## [HOW TO COMPLETE THIS TASK]
Could you reproduce the line where "root of tail: (217, 164)" occurs and all lines after it in the listing below, through the final one, without changing anything?

## [INFORMATION GIVEN]
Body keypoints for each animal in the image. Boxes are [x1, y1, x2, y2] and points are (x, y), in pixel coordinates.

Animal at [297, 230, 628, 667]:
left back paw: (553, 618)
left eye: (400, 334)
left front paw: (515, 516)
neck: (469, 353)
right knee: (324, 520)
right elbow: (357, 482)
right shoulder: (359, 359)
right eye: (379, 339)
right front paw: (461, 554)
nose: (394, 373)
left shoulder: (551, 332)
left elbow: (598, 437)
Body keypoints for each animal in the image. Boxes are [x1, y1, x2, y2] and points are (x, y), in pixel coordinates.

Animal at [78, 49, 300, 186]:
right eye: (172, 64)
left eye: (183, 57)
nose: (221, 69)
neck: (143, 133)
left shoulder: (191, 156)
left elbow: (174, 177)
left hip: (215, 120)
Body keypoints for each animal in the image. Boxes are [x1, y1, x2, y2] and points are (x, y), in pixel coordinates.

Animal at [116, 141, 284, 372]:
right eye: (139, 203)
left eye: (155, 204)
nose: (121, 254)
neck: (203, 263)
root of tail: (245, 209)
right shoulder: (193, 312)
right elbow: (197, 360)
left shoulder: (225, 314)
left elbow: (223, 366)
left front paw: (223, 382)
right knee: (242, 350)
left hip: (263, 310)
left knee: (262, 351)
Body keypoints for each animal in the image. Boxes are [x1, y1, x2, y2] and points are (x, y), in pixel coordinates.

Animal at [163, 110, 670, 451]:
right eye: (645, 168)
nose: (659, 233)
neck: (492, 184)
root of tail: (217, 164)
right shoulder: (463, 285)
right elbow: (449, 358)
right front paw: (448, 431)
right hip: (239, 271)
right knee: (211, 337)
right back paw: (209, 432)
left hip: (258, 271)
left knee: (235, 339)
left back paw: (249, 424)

## [YOUR SOLUTION]
root of tail: (217, 164)
right shoulder: (463, 285)
right elbow: (449, 358)
right front paw: (448, 431)
right hip: (239, 271)
right knee: (211, 337)
right back paw: (209, 432)
left hip: (258, 271)
left knee: (235, 339)
left back paw: (249, 424)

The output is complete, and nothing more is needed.